People who perform well as top-level executives, general managers, directors and in other positions that carry great responsibility are those who can demonstrate extraordinary creativity, initiative and dedication - not necessarily those whose qualifications on paper help them survive a rigorous filtering-out process, according to job-market analyses from executive search firm Heidrick & Struggles.
So getting a director, C-suite or general-manager job involves getting yourself noticed personally by the hiring manager - usually through in-person networking, references from personal contacts or outstanding qualifications.
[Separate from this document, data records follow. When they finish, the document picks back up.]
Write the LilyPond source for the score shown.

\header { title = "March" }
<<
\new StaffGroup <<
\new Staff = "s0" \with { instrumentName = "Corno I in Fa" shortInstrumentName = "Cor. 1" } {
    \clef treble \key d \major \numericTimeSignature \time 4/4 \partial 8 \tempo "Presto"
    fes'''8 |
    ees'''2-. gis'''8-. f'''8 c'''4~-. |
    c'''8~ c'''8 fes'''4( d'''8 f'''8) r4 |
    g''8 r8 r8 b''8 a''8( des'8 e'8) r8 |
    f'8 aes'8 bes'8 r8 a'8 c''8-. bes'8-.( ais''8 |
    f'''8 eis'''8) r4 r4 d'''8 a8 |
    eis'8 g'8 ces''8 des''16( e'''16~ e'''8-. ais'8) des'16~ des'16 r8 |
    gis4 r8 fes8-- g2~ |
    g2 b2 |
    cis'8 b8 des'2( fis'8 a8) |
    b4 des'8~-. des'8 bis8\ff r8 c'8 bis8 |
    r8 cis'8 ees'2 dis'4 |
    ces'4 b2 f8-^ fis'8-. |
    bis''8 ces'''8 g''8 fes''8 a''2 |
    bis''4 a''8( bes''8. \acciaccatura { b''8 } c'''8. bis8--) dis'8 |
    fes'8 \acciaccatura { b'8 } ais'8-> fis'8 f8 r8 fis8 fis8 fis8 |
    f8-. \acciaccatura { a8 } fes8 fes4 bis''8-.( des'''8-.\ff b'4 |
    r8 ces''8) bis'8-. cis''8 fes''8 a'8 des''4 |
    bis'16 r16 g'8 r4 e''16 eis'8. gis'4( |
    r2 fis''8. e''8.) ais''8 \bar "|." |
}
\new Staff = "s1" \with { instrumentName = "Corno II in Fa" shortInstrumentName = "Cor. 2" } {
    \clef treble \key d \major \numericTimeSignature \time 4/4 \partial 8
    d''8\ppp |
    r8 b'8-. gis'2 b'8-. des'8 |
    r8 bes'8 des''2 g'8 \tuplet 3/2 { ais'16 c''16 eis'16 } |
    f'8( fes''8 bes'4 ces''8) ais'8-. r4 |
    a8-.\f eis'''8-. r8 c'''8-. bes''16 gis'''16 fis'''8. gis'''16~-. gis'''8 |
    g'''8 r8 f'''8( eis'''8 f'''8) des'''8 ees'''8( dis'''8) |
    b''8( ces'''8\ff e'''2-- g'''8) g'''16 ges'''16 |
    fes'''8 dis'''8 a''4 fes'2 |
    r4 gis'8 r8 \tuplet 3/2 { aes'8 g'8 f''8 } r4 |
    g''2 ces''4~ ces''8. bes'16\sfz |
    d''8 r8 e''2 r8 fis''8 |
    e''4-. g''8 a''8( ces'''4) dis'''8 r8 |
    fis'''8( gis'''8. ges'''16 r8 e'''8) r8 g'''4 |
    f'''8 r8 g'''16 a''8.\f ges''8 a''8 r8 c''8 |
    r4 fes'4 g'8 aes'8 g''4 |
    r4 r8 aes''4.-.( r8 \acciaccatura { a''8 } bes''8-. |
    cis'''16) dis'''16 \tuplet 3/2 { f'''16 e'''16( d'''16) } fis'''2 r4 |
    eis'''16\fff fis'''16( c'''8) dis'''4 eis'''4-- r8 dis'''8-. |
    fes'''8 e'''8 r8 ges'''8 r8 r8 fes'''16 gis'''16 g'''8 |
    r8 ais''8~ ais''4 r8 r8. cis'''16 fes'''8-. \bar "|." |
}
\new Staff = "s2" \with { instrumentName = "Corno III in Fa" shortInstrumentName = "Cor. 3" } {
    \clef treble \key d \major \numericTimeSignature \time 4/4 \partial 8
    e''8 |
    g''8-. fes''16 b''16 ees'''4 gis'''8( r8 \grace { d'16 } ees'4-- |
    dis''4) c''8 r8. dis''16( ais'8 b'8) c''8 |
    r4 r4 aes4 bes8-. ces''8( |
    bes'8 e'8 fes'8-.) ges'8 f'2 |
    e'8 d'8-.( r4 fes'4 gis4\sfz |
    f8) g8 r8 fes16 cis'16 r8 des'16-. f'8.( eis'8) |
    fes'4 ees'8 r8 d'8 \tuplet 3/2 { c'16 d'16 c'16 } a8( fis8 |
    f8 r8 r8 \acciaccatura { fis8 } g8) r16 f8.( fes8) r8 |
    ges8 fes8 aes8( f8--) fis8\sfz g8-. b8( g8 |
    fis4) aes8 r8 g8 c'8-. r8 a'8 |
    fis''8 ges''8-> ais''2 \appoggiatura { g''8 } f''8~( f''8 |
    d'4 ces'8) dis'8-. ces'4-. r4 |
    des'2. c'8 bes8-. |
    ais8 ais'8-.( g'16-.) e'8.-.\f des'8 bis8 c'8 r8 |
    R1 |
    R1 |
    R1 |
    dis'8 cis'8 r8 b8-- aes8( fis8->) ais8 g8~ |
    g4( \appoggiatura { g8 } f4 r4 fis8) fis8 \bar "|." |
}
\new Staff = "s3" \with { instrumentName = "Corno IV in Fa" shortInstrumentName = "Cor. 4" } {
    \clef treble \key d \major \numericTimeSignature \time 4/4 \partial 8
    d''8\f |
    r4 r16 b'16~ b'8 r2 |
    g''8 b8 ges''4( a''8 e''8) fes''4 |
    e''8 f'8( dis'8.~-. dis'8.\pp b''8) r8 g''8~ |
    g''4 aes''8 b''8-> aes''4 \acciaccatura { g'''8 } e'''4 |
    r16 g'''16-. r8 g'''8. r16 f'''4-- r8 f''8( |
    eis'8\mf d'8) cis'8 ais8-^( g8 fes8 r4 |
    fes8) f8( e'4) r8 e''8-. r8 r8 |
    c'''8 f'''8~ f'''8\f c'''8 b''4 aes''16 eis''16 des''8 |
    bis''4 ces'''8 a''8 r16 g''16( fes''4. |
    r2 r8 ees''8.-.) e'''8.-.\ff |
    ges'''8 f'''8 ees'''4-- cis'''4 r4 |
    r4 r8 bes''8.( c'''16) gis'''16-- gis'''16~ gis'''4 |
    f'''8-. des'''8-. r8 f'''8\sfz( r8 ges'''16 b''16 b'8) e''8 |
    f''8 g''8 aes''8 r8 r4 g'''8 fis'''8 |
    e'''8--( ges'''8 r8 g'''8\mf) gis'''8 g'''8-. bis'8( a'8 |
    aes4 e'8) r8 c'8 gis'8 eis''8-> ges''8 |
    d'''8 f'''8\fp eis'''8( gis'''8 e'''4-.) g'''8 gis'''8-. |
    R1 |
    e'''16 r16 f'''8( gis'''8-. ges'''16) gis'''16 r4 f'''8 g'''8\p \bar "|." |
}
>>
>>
Prep work can include experience on executive committees, lead roles on high-profile strategic projects, or demonstration of a rare skill or knowledge of particular value to the company, according to Elisabeth Marx, a psychologist who researches the qualifications that help women and minorities achieve executive roles and a partner in the European division of Heidrick & Struggles.
The higher the level of the hire, the greater the risk the company is assuming, according to William Bielby, a professor emeritus of sociology at the University of Illinois at Chicago and a leading expert on racial and gender bias in the workplace.
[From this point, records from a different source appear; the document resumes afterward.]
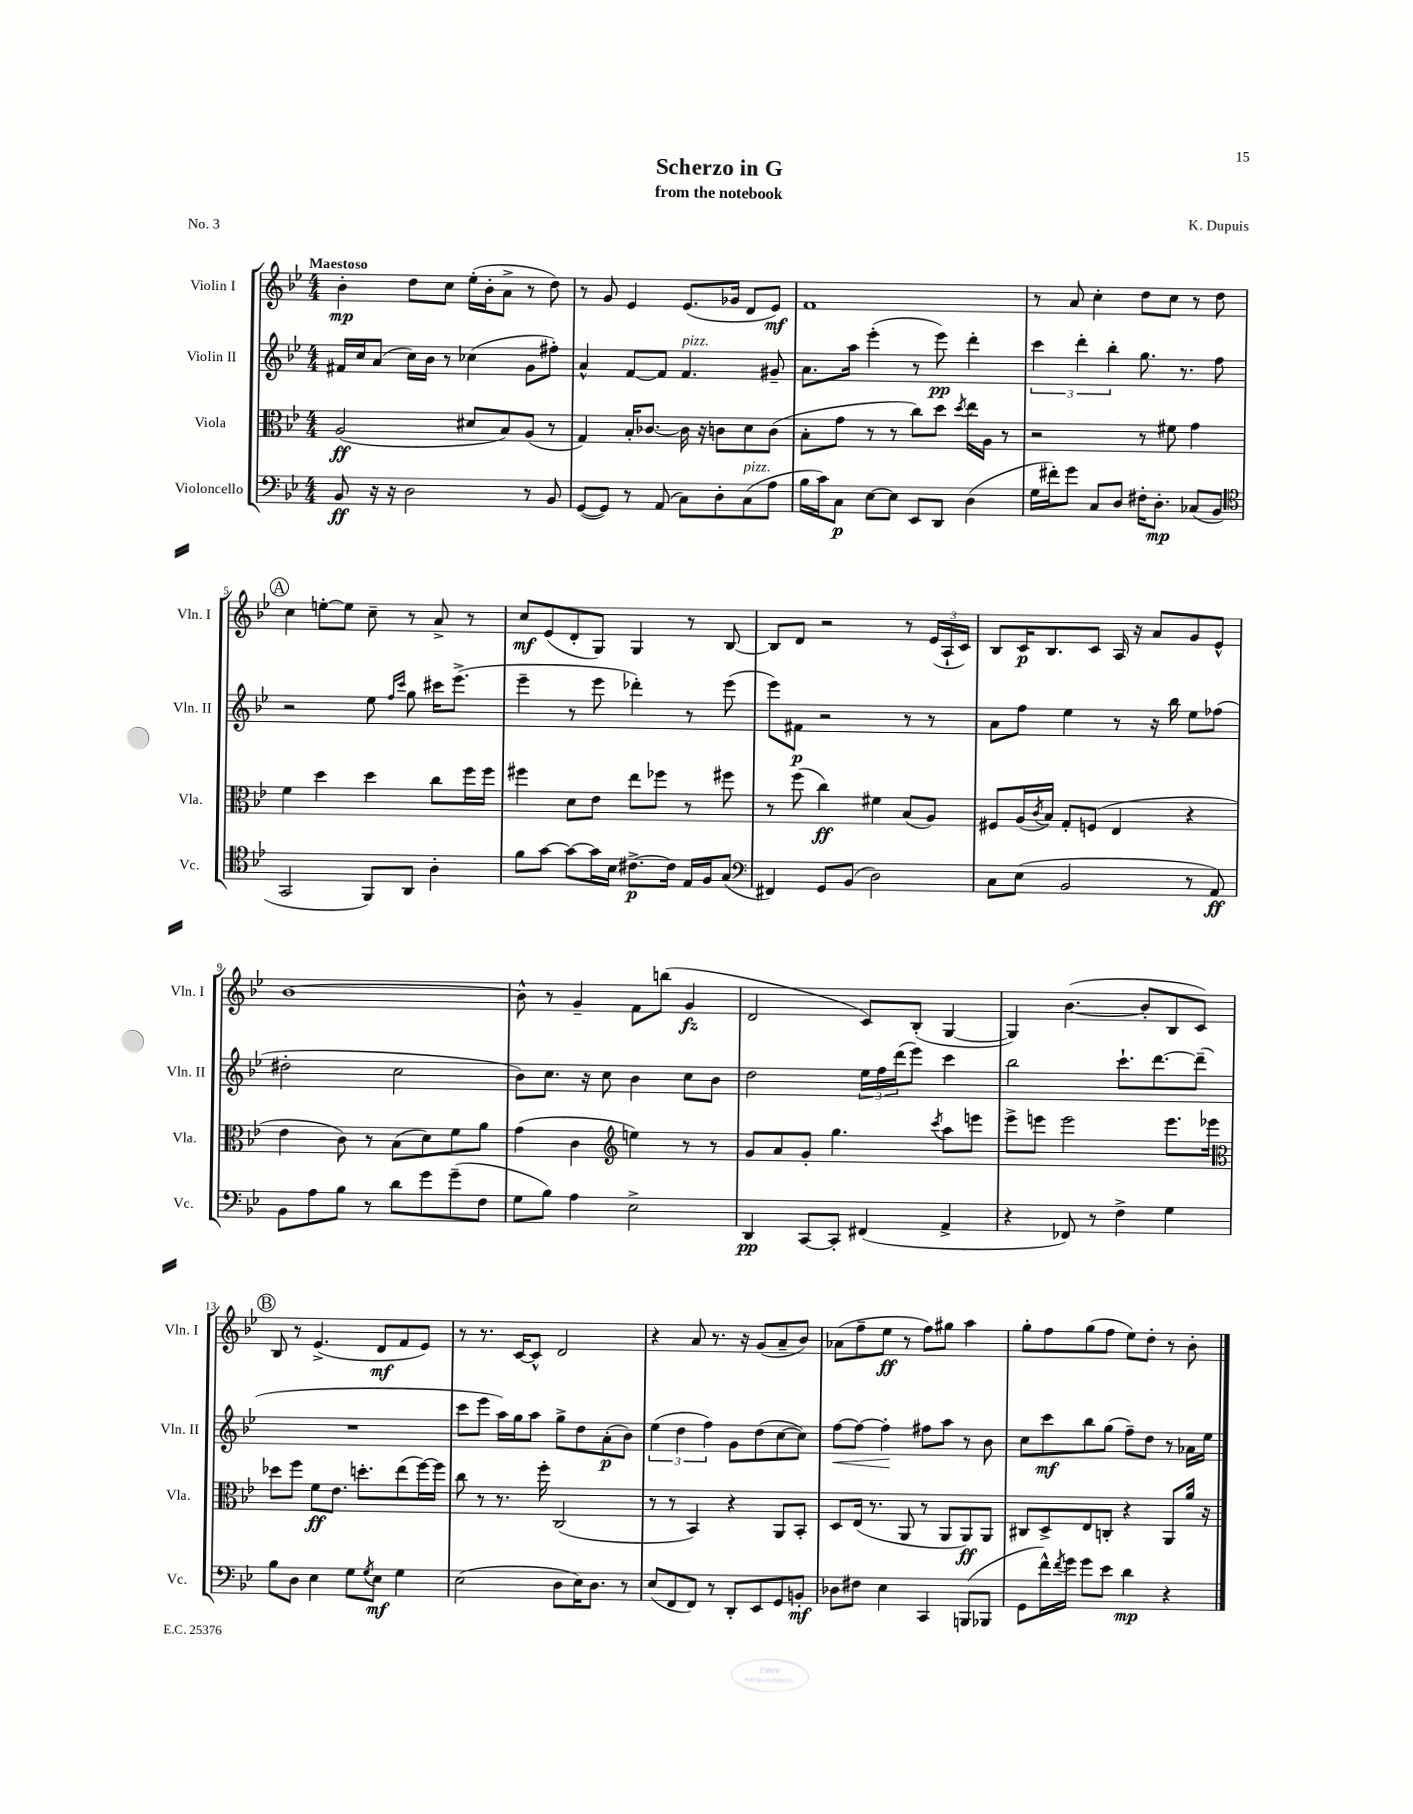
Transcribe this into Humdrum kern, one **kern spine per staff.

**kern	**dynam	**kern	**dynam	**kern	**dynam	**kern	**dynam
*part4	*part4	*part3	*part3	*part2	*part2	*part1	*part1
*staff4	*staff4	*staff3	*staff3	*staff2	*staff2	*staff1	*staff1
*I"Violoncello	*	*I"Viola	*	*I"Violin II	*	*I"Violin I	*
*I'Vc.	*	*I'Vla.	*	*I'Vln. II	*	*I'Vln. I	*
*clefF4	*	*clefC3	*	*clefG2	*	*clefG2	*
*k[b-e-]	*	*k[b-e-]	*	*k[b-e-]	*	*k[b-e-]	*
*M4/4	*	*M4/4	*	*M4/4	*	*M4/4	*
=1	=1	=1	=1	=1	=1	=1	=1
!	!	!	!	!	!	!LO:TX:a:B:t=Maestoso	!
8BB-/	ff	(2A/	ff	16f#X/LL	.	4b-'\	mp
.	.	.	.	16cc/J	.	.	.
16r	.	.	.	(8a/J	.	.	.
16r	.	.	.	.	.	.	.
2D\	.	.	.	16cc\LL)	.	8dd\L	.
.	.	.	.	16b-\JJ	.	.	.
.	.	.	.	8r	.	8cc\J	.
.	.	8d#X/L	.	(4cc-X\	.	(16ee-'\LL	.
.	.	.	.	.	.	16b-'\J	.
.	.	8B-/)	.	.	.	8a^\J	.
8r	.	(8A/J	.	8g\L	.	8r	.
8BB-/	.	8r	.	8ff#X'\J)	.	8dd\)	.
=2	=2	=2	=2	=2	=2	=2	=2
([8GG/L	.	4G/)	.	4a^^/	.	8r	.
8GG/J])	.	.	.	.	.	8g/	.
8r	.	16B-'/KL	.	[8f/L	.	4e-/	.
.	.	[8.c-X/J	.	.	.	.	.
(8AA/	.	.	.	8f/J]	.	.	.
!	!	!	!	!LO:TX:a:i:t=pizz.	!	!	!
8C\L)	.	16c-\]	.	4.f/	.	(8.e-/L	.
.	.	16r	.	.	.	.	.
8D'\	.	8cn\L	.	.	.	.	.
.	.	.	.	.	.	16g-X/Jk	.
!LO:TX:a:i:t=pizz.	!	!	!	!	!	!	!
(8C\	.	8d\	.	.	.	8d/L	.
8A\J	.	(8c\J	.	8g#X~/	.	8e-/J)	mf
=3	=3	=3	=3	=3	=3	=3	=3
16B-\LL	.	8B-'\L	.	8.a\L	.	1f	.
16c\J)	.	.	.	.	.	.	.
8C\J	p	8g\J	.	.	.	.	.
.	.	.	.	16aa\Jk	.	.	.
[8E-\L	.	8r	.	(4eee-'\	.	.	.
8E-\J]	.	8r	.	.	.	.	.
8EE-/L	.	8cc\L)	.	8r	.	.	.
8DD/J	.	8dd\J	.	8eee-\)	pp	.	.
.	.	8qdd/	.	.	.	.	.
(4D\	.	16ee-\LL	.	4ddd'\	.	.	.
.	.	16A\JJ	.	.	.	.	.
.	.	8r	.	.	.	.	.
=4	=4	=4	=4	=4	=4	=4	=4
16G\LL	.	2r	.	6ccc\	.	8r	.
16f#X'\J)	.	.	.	.	.	.	.
8g\J	.	.	.	.	.	8a/	.
.	.	.	.	6ddd'\	.	.	.
8C/L	.	.	.	.	.	4cc'\	.
.	.	.	.	6bb-'\	.	.	.
8D/J	.	.	.	.	.	.	.
16F#X'\KL	.	8r	.	8.gg\	.	8dd\L	.
8.D'\J	mp	.	.	.	.	.	.
.	.	8f#X\	.	.	.	8cc\J	.
.	.	.	.	8.r	.	.	.
(8C-X/L	.	4g\	.	.	.	8r	.
8BB-/J	.	.	.	8ff\	.	8dd\	.
!!LO:LB:g=z
!!LO:REH:place=s1:t=A
=5	=5	=5	=5	=5	=5	=5	=5
*clefC4	*	*	*	*	*	*	*
2GG/	.	4f\	.	2r	.	4cc\	.
.	.	4dd\	.	.	.	[8een'\L	.
.	.	.	.	.	.	8ee\J]	.
8FF/L)	.	4dd\	.	8ee-\	.	8cc~\	.
.	.	.	.	16qqff/LL	.	.	.
.	.	.	.	16qqccc/JJ	.	.	.
8AA/J	.	.	.	8gg\	.	8r	.
4A'\	.	8cc\L	.	16ccc#X\KL	.	8a^/	.
.	.	.	.	(8.eee-^\J	.	.	.
.	.	16ff\L	.	.	.	8r	.
.	.	16ff\JJ	.	.	.	.	.
=6	=6	=6	=6	=6	=6	=6	=6
8f\L	.	4ff#X\	.	4eee-~\	.	8cc/L	mf
[8g\J	.	.	.	.	.	(8e-/	.
8g\L_	.	8d\L	.	8r	.	8d'/	.
16g\L]	.	8e-\J	.	8eee-\	.	8G/J)	.
16B-\JJ	.	.	.	.	.	.	.
[8.c#X^\L	p	8ee-\L	.	4ddd-X'\)	.	4G/	.
.	.	8ff-X\J	.	.	.	.	.
16c#\Jk]	.	.	.	.	.	.	.
16E-/LL	.	8r	.	8r	.	8r	.
16F/J	.	.	.	.	.	.	.
(8G/J	.	8ff#X\	.	(8eee-\	.	[8B-/	.
=7	=7	=7	=7	=7	=7	=7	=7
*clefF4	*	*	*	*	*	*	*
4FF#X/)	.	8r	.	8eee-\L)	.	8B-/L]	.
.	.	(8ff\	.	8f#X\J	p	8d/J	.
8GG/L	.	4cc\)	ff	2r	.	2r	.
(8BB-/J	.	.	.	.	.	.	.
2D\)	.	4f#X\	.	.	.	.	.
.	.	(8B-/L	.	8r	.	8r	.
.	.	8A/J)	.	8r	.	(24e-/LL	.
.	.	.	.	.	.	24A`/	.
.	.	.	.	.	.	24c/JJ)	.
=8	=8	=8	=8	=8	=8	=8	=8
8C\L	.	8F#X/L	.	8a\L	.	8B-/L	.
(8E-\J	.	(16A/L	.	8ff\J	.	16c/K	p
.	.	8qc/	.	.	.	.	.
.	.	16B-/JJ)	.	.	.	8.B-/	.
2BB-/	.	8G'/L	.	4ee-\	.	.	.
.	.	(8Fn/J	.	.	.	8c/J	.
.	.	4E-/	.	8r	.	16A/	.
.	.	.	.	.	.	16r	.
.	.	.	.	16r	.	8a/L	.
.	.	.	.	16bb-\	.	.	.
8r	.	4r	.	8ee-\L	.	8g/	.
8AA/)	ff	.	.	(8ff-X\J	.	8e-^^/J	.
!!LO:LB:g=z
=9	=9	=9	=9	=9	=9	=9	=9
8BB-\L	.	4e-\	.	2dd#X'\	.	[1b-	.
8A\	.	.	.	.	.	.	.
8B-\J	.	8c\)	.	.	.	.	.
8r	.	8r	.	.	.	.	.
8d\L	.	(8B-\L	.	2cc\	.	.	.
8g\	.	8d\)	.	.	.	.	.
(8g~\	.	8f\	.	.	.	.	.
8F\J	.	8a\J	.	.	.	.	.
=10	=10	=10	=10	=10	=10	=10	=10
8G\L	.	(4g\	.	8b-\L)	.	8b-^^\]	.
8B-\J)	.	.	.	8.cc\J	.	8r	.
4A\	.	4c\	.	.	.	4g~/	.
.	.	.	.	16r	.	.	.
.	.	.	.	8cc\	.	.	.
*	*	*clefG2	*	*	*	*	*
2E-^\	.	4een\)	.	4b-\	.	8f\L	.
.	.	.	.	.	.	(8bbn\J	.
.	.	8r	.	8cc\L	.	4g/	fz
.	.	8r	.	8b-\J	.	.	.
=11	=11	=11	=11	=11	=11	=11	=11
4DD/	pp	8g/L	.	2dd\	.	2d/	.
.	.	8a/	.	.	.	.	.
[8CC/L	.	8g'/J	.	.	.	.	.
8CC'/J]	.	4.gg\	.	.	.	.	.
(4FF#X/	.	.	.	24ee-\LL	.	8c/L)	.
.	.	.	.	24ff\	.	.	.
.	.	.	.	(24ddd\J	.	.	.
.	.	.	.	8eee-\J)	.	(8B-'/J	.
.	.	8qccc/	.	.	.	.	.
4AA^/	.	8aa\L	.	4ccc\	.	[4G/	.
.	.	8eeen\J	.	.	.	.	.
=12	=12	=12	=12	=12	=12	=12	=12
4r	.	8eee-^\L	.	2bb-\	.	4G/])	.
.	.	8eeen\J	.	.	.	.	.
8FF-X/)	.	2eee\	.	.	.	([4.b-\	.
8r	.	.	.	.	.	.	.
4F^\	.	.	.	8.ccc`\L	.	.	.
.	.	.	.	.	.	8b-'/L]	.
.	.	.	.	[8.ddd\	.	.	.
4G\	.	8.eee\L	.	.	.	8B-/	.
.	.	.	.	(8ddd~\J]	.	8c/J)	.
.	.	16eee-X\Jk	.	.	.	.	.
!!LO:LB:g=z
!!LO:REH:place=s1:t=B
=13	=13	=13	=13	=13	=13	=13	=13
*	*	*clefC3	*	*	*	*	*
8B-\L	.	8dd-X\L	.	1r	.	8B-/	.
8D\J	.	8ff\J	.	.	.	8r	.
4E-\	.	8f\L	ff	.	.	(4.e-^/	.
.	.	8.e-\J	.	.	.	.	.
8G\L	.	.	.	.	.	.	.
.	.	8.ddn'\L	.	.	.	.	.
8qG/	.	.	.	.	.	.	.
8E-\J	mf	.	.	.	.	8d/L	mf
4G\	.	(8ee-\	.	.	.	8f/	.
.	.	[16ff\L)	.	.	.	8e-/J)	.
.	.	16ff\JJ]	.	.	.	.	.
=14	=14	=14	=14	=14	=14	=14	=14
(2E-\	.	8cc\	.	8ccc\L	.	8r	.
.	.	8r	.	8eee-\J	.	8.r	.
.	.	8.r	.	16aa\LL)	.	.	.
.	.	.	.	16gg\J	.	[16c/KL	.
.	.	.	.	8aa\J	.	8c^^/J]	.
.	.	16ff'\	.	.	.	.	.
8D\L	.	(2C/	.	8gg^\L	.	2d/	.
16E-\K)	.	.	.	8dd\	.	.	.
8.D\J	.	.	.	.	.	.	.
.	.	.	.	(8a'\	p	.	.
8r	.	.	.	8b-\J)	.	.	.
=15	=15	=15	=15	=15	=15	=15	=15
(8E-/L	.	8r	.	(6ee-\	.	4r	.
8FF/	.	8r	.	.	.	.	.
.	.	.	.	6dd\	.	.	.
8FF/J)	.	4BB-/)	.	.	.	8a/	.
.	.	.	.	6ff\)	.	.	.
8r	.	.	.	.	.	8.r	.
8DD'/L	.	4r	.	8g\L	.	.	.
.	.	.	.	.	.	16r	.
8EE-/	.	.	.	(8dd\	.	(8g/L	.
8GG/	.	8AA/L	.	[8cc\	.	8a~/	.
8BBn'/J	mf	8BB-'/J	.	8cc\J])	.	8b-/J)	.
=16	=16	=16	=16	=16	=16	=16	=16
!	!	!	!	!	!LO:HP:b	!	!
8D-X\L	.	8D/L	.	[8ff\L	<	(8a-X\L	.
8F#X\J	.	(16E-/Jk	.	8ff\J_	.	8ff~\	.
.	.	8.r	.	.	.	.	.
4E-\	.	.	.	4ff'\]	.	8ee-\J	ff
.	.	8AA/	.	.	.	8r	.
4CC/	.	8r	.	8ff#X\L	[	8ff\L)	.
.	.	8AA/L	.	8aa\J	.	8gg#X\J	.
(8BBBn/L	.	8AA/)	ff	8r	.	4aa\	.
8BBB-X/J	.	8AA/J	.	8b-\	.	.	.
=17	=17	=17	=17	=17	=17	=17	=17
8GG\L	.	8C#X/L	.	8cc\L	.	8gg'\L	.
16f^^\L)	.	8D^/	.	8ccc\	mf	8ff\	.
8qf/	.	.	.	.	.	.	.
16g\JJ	.	.	.	.	.	.	.
8g\L	.	8E-/	.	8bb-\	.	(8gg\	.
8e-\J	.	8Cn'/J	.	(8gg\J	.	8ff\J	.
4d\	mp	4r	.	8ff~\L)	.	8ee-\L)	.
.	.	.	.	8dd\J	.	8dd'\J	.
4r	.	8AA/L	.	8r	.	8r	.
.	.	16a/Jk	.	16a-X\LL	.	8b-'\	.
.	.	16r	.	16ee-\JJ	.	.	.
==	==	==	==	==	==	==	==
*-	*-	*-	*-	*-	*-	*-	*-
As the stakes and the competition increase, hiring decisions are based increasingly on subjective criteria, Bielby said, such as how comfortable the CEO feels with a CFO candidate or how articulate and down-to-earth a CIO is in person, rather than a strict matching of a candidate's qualifications against a list of job requirements.
"People have to essentially be sponsored into the position where they're considered for top management jobs, which means more exposure to top managers and being familiar to them," Valuedance's Cramm concurred. "If you're known as someone who has great functional skills but is not seen as a great manager - especially if they're not from sales or marketing, where a lot of the leaders come from - you may have to leave the organization or work in different functional roles to expand that."
Another good tactic that builds both experience and support: Building alliances with managers from other functional areas who can put in a good word for you to their bosses or get you onto project teams that show your abilities well.
"People are looking for leadership abilities, and building that kind of lateral influence is a good way to demonstrate that, Cramm said.
But without top managers seeing you and realizing your value, it's hard even to get a shot at the top jobs, McGlynn said.
Coming in from outside is even tougher, according to Russell Watkins, principal of recruiting agency Executive Search Professionals.
"Right now there are very few companies looking for executives; most have their executive teams in place, and they're only looking for individual contributors," Russell Watkins said. "They're scrutinizing every single thing about a candidate to make sure it's the right fit; they want to be really sure it's right for the people they'll be working for and the people who work for them."
If your ambition extends to the top of the org chart, it's not too late to try to build the kind of resume that could make you a credible candidate, though.
"You can seek out someone who wants to learn about other functions or range farther and do some high-level board work at charities or nonprofits outside your organization. That kind of activity gives you a lot of experience in working with a board and making things happen in a non-structured environment, and it says a lot about you," Russell Watkins said.
"A lot of what we're talking about is signaling," he said. "You have to be attending the corporate events, getting to know the senior leadership any way you can."